Les voleurs de langue
de Jean-Louis Joubert

Philippe Rey, 2005

 

 

"Littératures francophones et littérature française s’interpénètrent..."

C’est le poète malgache Jacques Rabemananjara qui, en 1959, a lancé l’exclamation « Voleurs de langue ! », voulant montrer que les colonisés, à qui on avait imposé le français, l’ont à leur tour conquis pour le faire leur, le façonner, le transformer. La francophonie, qui englobe aussi ceux qui « ont appris le français dans l’épreuve de l’exil ou par choix délibéré », affiche ainsi sa pluralité, « la fécondité du Divers », selon la formule d’Edouard Glissant.

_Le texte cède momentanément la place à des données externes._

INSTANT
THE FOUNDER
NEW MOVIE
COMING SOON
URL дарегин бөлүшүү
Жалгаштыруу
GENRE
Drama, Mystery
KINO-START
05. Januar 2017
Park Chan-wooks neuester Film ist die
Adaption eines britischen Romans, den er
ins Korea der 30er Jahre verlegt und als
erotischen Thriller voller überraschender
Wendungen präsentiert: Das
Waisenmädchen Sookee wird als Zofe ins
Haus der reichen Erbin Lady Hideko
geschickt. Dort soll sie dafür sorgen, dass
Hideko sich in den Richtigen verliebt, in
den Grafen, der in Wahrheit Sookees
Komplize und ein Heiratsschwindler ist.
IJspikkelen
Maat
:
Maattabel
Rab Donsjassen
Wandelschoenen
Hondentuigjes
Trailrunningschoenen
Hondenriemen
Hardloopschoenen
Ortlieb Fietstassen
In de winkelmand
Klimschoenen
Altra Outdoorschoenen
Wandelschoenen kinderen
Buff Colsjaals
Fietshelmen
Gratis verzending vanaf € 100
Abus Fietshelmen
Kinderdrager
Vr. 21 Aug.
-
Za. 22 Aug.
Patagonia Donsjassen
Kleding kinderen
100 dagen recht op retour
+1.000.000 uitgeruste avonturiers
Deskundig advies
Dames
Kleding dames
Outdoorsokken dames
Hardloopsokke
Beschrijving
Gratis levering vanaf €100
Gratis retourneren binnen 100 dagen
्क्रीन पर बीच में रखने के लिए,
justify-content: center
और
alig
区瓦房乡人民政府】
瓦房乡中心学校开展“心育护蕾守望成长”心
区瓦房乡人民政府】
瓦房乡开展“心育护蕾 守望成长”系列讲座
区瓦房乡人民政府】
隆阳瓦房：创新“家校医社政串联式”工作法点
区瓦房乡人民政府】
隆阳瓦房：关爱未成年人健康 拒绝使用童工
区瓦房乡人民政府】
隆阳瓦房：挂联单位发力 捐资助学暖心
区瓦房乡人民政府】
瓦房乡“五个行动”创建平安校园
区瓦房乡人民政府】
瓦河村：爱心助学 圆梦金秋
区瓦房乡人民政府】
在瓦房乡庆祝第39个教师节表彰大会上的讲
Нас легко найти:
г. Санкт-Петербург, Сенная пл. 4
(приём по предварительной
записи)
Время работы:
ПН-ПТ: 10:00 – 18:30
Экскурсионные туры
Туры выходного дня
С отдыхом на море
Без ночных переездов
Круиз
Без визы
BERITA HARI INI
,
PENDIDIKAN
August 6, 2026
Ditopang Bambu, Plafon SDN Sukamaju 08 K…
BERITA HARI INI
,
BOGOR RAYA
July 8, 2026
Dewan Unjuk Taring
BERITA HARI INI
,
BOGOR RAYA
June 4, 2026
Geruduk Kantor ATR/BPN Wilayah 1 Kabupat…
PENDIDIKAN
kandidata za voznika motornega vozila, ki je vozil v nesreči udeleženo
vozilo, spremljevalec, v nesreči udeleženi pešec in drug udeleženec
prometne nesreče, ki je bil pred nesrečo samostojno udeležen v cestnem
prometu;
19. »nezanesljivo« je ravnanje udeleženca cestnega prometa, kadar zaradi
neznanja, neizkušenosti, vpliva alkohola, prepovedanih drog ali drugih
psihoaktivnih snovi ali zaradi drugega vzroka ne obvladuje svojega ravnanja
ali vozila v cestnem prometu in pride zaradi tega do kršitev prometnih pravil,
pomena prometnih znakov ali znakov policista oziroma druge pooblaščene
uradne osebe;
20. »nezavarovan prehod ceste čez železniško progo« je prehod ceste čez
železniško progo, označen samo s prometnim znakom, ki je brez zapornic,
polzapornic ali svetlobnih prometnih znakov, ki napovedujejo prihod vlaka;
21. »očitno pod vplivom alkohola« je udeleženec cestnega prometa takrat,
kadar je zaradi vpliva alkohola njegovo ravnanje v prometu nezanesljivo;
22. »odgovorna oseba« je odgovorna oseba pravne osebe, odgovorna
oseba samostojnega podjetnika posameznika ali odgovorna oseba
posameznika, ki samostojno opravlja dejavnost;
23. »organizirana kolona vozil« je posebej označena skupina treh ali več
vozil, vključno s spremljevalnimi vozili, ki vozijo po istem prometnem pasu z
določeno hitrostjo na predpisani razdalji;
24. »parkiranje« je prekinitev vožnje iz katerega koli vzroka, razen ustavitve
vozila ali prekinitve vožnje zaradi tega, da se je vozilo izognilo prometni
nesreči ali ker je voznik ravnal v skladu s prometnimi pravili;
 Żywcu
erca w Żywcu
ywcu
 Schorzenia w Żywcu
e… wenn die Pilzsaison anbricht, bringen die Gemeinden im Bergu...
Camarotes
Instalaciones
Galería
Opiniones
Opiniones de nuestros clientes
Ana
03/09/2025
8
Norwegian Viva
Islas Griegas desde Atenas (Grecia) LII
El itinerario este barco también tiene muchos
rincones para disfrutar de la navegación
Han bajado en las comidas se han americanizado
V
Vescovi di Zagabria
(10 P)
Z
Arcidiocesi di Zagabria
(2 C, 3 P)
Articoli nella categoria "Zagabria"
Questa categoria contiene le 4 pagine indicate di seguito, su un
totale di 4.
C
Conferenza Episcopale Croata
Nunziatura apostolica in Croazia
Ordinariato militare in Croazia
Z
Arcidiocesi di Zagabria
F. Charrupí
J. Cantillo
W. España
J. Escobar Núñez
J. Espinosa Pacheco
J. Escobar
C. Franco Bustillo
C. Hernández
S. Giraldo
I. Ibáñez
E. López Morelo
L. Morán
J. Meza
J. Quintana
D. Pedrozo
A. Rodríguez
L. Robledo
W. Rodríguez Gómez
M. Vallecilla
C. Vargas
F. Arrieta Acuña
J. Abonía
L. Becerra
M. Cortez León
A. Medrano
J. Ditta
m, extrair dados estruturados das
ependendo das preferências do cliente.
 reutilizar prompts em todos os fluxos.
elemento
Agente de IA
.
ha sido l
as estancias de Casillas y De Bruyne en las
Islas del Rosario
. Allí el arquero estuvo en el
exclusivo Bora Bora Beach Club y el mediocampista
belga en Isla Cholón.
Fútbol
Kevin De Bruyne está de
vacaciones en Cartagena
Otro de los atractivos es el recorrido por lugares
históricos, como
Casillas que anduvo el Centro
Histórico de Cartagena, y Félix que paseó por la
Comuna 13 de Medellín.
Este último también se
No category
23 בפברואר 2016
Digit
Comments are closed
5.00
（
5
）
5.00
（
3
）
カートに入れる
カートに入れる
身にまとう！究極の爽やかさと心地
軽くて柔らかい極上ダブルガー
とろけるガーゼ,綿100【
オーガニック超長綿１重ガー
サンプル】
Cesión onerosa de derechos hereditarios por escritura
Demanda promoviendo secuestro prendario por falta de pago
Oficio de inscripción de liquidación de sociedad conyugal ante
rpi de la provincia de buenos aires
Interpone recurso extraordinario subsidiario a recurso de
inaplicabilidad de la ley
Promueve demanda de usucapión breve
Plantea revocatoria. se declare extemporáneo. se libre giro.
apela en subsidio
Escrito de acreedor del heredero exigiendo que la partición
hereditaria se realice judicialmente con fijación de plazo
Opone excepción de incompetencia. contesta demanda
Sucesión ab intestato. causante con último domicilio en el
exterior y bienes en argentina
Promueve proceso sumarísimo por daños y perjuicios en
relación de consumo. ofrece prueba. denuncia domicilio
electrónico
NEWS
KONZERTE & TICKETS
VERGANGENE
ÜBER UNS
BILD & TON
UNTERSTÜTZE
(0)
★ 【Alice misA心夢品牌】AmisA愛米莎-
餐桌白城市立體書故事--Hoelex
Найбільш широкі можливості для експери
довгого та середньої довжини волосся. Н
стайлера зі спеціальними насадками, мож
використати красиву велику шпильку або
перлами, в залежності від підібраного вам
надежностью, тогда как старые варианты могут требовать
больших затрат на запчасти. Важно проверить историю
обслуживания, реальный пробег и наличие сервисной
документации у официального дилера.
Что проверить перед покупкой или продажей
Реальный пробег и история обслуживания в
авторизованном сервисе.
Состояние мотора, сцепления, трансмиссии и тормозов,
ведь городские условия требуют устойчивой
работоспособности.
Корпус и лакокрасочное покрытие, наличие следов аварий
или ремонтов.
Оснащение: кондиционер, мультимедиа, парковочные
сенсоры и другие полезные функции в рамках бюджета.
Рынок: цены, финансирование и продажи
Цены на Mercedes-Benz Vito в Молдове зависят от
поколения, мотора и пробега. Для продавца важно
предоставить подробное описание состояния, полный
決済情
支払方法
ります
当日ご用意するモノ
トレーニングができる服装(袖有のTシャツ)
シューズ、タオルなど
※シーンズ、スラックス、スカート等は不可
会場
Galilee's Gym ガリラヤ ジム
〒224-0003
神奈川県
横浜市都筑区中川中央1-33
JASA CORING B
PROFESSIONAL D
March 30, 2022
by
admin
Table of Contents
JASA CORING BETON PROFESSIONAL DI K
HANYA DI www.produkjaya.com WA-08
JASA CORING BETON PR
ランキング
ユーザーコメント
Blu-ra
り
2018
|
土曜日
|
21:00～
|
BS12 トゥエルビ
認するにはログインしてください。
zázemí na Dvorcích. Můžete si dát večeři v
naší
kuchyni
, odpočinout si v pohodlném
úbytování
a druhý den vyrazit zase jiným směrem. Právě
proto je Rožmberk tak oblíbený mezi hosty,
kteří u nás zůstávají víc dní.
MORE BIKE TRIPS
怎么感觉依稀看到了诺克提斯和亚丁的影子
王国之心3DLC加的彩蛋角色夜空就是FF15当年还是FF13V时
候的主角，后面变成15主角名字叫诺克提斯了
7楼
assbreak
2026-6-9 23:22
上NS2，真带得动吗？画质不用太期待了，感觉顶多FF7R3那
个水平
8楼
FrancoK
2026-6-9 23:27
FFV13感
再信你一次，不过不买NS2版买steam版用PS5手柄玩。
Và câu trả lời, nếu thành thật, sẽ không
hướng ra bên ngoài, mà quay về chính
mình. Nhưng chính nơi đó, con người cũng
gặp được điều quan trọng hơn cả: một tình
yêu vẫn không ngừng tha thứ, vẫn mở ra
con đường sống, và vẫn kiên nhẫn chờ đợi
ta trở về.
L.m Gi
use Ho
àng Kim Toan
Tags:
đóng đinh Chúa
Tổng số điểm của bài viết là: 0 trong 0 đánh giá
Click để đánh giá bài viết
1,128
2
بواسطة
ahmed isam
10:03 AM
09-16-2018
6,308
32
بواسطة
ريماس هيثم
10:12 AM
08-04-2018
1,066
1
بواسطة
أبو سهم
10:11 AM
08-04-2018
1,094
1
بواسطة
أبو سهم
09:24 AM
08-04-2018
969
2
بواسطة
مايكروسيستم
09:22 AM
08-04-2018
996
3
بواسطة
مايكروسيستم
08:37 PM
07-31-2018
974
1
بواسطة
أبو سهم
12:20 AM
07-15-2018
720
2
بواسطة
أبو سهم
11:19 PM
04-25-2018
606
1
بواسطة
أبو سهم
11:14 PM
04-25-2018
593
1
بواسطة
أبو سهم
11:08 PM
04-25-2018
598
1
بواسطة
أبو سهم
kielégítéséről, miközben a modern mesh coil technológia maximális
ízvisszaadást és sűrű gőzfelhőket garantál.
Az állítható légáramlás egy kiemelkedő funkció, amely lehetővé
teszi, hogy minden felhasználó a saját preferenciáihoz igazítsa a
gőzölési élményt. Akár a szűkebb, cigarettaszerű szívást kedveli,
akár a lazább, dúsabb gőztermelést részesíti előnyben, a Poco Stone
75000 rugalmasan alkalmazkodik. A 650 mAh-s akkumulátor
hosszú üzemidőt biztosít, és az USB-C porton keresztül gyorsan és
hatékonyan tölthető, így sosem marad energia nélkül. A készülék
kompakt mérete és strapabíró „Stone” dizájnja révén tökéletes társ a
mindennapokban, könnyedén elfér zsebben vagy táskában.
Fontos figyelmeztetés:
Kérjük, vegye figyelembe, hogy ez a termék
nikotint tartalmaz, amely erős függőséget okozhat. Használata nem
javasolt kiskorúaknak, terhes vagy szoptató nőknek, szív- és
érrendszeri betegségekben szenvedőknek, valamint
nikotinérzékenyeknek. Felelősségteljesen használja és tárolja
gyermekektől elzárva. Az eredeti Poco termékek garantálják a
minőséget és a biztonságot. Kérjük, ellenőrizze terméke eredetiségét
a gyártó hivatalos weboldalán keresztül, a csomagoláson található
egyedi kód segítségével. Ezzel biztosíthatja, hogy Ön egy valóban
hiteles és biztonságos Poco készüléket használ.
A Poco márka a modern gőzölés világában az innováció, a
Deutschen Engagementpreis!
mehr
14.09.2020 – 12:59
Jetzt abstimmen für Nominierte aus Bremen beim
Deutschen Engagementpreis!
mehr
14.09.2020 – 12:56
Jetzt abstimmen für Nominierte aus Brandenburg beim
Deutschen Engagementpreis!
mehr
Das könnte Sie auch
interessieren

La « traversée de la francophonie littéraire » que propose Jean-Louis Joubert, l’un des éminents spécialistes de la question, se veut à la fois synthétique et concrète. Les quatre chapitres («De l’universalité de la langue française aux français métissés », « L’écrivain et ses langues », «L’irruption dans la modernité » et « Littérature française ou littératures francophones ? ») font émerger de grandes figures, de l’Europe à l’Océan indien, de l’Afrique noire à l’Amérique du nord, du Maghreb aux Antilles… Il y a là Ramuz, Kateb Yacine, Jean-Joseph Rabearivelo, Léopold Sedar Senghor, Aimé Césaire, Gaston Miron, Ahmadou Kourouma, Ghérasim Luca, Hampaté Bâ, Cioran, Saint-John Perse, J.-M. G. Le Clézio, Assia Djebar, voire Bernardin de Saint-Pierre, Jean-Jacques Rousseau ou Alexandre Dumas (tous trois vraiment concernés par le sujet), d’autres encore, sans compter ceux qui ne peuvent être évoqués dans un livre de 130 pages, et qui le mériteraient pourtant. Autant d’exemples qui illustrent ou suscitent une réflexion sur les grandes questions liées à l’histoire et à l’actualité de la littérature francophone, de ses rapports avec une langue française dont l’ancienne réputation de clarté, de pureté et de rigidité est largement et heureusement démentie par le foisonnement dont elle est l’agent et l’objet.

L’auteur rappelle au passage l’ambivalence du mot francophonie (dont les enjeux sont à la fois linguistiques et institutionnels, voire politiques), ses spécificités et sa complexité, les notions de bilinguisme, de « déterritorialisation » et de « circulation », s’interroge sur la modernité, sur les relations entre langue maternelle et langue seconde (ou tierce), et insiste sur l’enrichissement sans pareil que la diversité francophone, dans ses « massifs », ses « îles », ses « archipels », apporte à la langue française. « Littératures francophones et littérature française s’interpénètrent comme elles l’ont toujours fait », dans une langue sans cesse en transformation, toujours vivante aux quatre coins du monde.

Jean-Pierre Longre
(mai 2006)

Jean-Pierre Longre enseigne la littérature contemporaine à l’Université Jean Moulin Lyon 3. Auteur d’études sur divers écrivains du XXe siècle, collaborateur de plusieurs revues, il a participé à la publication des romans de Queneau dans la Bibliothèque de la Pléiade, s’intéresse à la comparaison des arts (littérature, musique, peinture) et effectue des recherches sur les littératures francophones (Roumanie et Belgique en particulier). Derniers ouvrages parus : Raymond Queneau en scènes (Presses Universitaires de Limoges, 2005) et Jean Prévost aux avant-postes (Collectif, avec William Marx, Les Impressions Nouvelles, 2006).